Je relevai le pauvre enfant prodigue ;je le conduisis sous un massif d'orangers, — où, agenouillé devant Dieu, témoin de sa douleur, il acheva de me faire sacramentellement la confession de ses fautes.
Quand il se releva, tout était fini; — l'apostat malheureux était redevenu chrétien et heureux. — Je lui donnai une médaille de la sainte Vierge qu'il suspendit à son cou; — aux larmes de joie qui brillaient alors dans ses yeux, il était facile de comprendre son bonheur.
Par ce fait authentique, écrivains peu clairvoyants, qui ne comprenez pas le beau côté des institutions chrétiennes, apprenez que tout dans la religion n'est que bonté et amour. -— Vous qui cherchez à éloigner les hommes des pratiques religieuses, vous les privez d'abord d'une grande consolation, et un jour vous aurez à répondre de vos impiétés devant Dieu.
Je quittai ce pauvre enfant qui me bénit mille et mille fois. Que la bonté de Dieu et de la glorieuse Vierge Marie le maintienne dans la bonne voie où il m'a été donné de le placer.
Nous abandonnâmes ces lieux de doux souvenirs et nous nous dirigeâmes à grandes journées vers les plaines baignées par le Chélif.
Nous étions réunis dans la plaine, à quelques lieues de Blidah seulement, où commandait le général Bedeau, quand, près de toucher au terme de mon long voyage, je courus un affreux danger.
Seul avec mon guide, je me dirigeais tout joyeux vers la ville dont j'apercevais Les tourelles, quand tout à coup je vois accourir six Bédouins qui sortent d'un profond ravin, armés jusqu'aux dents, en costume de brigands.

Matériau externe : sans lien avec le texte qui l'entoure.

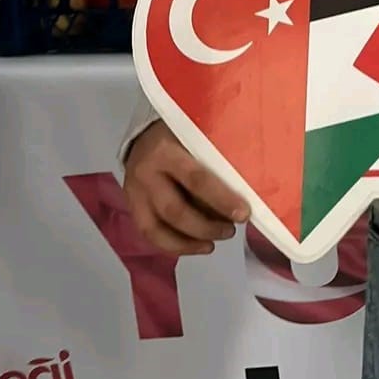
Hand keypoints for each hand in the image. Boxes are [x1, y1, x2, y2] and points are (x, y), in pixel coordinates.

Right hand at [124, 121, 249, 255]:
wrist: (144, 132)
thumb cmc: (182, 134)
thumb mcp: (198, 134)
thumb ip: (217, 156)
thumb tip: (246, 189)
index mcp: (167, 150)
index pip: (196, 179)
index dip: (221, 199)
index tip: (243, 213)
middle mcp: (146, 172)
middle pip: (175, 210)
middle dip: (206, 227)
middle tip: (230, 231)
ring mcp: (134, 192)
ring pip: (157, 228)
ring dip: (189, 242)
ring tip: (213, 244)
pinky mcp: (131, 206)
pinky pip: (149, 234)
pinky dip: (173, 245)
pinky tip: (196, 246)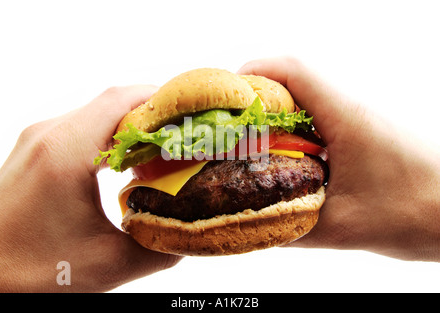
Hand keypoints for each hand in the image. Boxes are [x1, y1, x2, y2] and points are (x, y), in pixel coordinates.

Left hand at [0, 85, 181, 291]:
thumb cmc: (28, 270)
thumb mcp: (106, 265)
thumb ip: (158, 249)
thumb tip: (187, 235)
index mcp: (66, 152)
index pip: (122, 101)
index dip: (163, 101)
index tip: (192, 115)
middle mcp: (49, 135)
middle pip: (112, 103)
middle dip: (153, 115)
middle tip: (183, 137)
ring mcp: (37, 140)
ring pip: (96, 114)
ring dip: (130, 127)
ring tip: (158, 154)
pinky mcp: (33, 151)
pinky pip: (80, 129)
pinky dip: (109, 138)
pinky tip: (123, 165)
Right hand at [239, 57, 439, 261]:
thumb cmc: (416, 213)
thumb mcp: (343, 227)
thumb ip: (291, 227)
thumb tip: (251, 227)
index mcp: (345, 117)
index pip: (292, 71)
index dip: (253, 75)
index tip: (224, 99)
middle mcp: (350, 111)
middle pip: (293, 83)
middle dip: (254, 101)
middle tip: (227, 129)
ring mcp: (357, 123)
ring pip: (305, 104)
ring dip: (274, 119)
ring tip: (247, 145)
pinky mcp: (361, 137)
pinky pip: (319, 123)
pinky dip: (293, 135)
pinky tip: (282, 162)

Je recommande mon âme à Dieu; — j'invoque la glorieuse Vierge Marie…
Les six brigands abaissent leurs six fusils et me couchent en joue. ..
C'en est fait de moi, — quand une inspiration me vient, — Je me précipite vers les assassins et, prompt –comme l'éclair, je présente les lettres d'Abd-el-Kader, — en m'écriant : « —Marabout des roumis et iman d'Abd-el-Kader.»
Soudain les fusils se relèvent, — les brigands s'enfuient; — Je suis sauvé !.
Quelques instants après, j'étais dans l'église de Blidah, rendant grâces à Dieu de sa protection visible. — J'allai suspendre à l'autel de la Vierge Marie, l'iman de l'Émir, lequel m'avait sauvé la vie. — La semaine suivante, j'étais à Alger, et j'embrassais dans cette ville, le capitaine Morissot, qui venait d'arriver avec ses cinquante-cinq compagnons de captivité, auxquels j'avais brisé les fers.